_What the exercise asks_
If a line in the records contains the string "credit", show that line.

(Records from a data source)

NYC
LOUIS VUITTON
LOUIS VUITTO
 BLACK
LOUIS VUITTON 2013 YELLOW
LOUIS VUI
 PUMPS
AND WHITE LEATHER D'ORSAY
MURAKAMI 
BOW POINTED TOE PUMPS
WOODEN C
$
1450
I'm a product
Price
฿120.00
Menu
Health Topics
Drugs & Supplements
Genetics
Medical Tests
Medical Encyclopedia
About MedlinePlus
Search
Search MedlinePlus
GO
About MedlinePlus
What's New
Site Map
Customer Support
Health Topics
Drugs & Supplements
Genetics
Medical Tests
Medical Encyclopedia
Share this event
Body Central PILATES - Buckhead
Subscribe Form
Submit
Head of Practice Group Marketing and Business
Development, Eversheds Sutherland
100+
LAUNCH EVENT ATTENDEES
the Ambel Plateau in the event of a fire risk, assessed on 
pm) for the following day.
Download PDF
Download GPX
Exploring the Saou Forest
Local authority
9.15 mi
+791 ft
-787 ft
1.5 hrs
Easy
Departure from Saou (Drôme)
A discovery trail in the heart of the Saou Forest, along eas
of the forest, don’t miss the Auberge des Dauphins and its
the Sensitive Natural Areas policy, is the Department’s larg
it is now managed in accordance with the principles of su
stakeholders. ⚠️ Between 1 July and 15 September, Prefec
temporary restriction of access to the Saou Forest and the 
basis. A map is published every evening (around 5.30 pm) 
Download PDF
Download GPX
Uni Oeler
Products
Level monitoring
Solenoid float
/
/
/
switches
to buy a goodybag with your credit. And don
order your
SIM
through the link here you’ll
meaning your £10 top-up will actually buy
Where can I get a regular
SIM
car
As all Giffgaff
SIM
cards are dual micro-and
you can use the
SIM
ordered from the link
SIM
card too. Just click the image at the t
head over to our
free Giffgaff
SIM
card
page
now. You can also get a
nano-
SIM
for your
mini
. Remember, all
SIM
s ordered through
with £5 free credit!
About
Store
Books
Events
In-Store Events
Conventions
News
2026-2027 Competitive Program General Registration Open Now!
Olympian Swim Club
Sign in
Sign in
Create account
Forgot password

_Written answer_
to buy a goodybag with your credit. And don
with £5 free credit!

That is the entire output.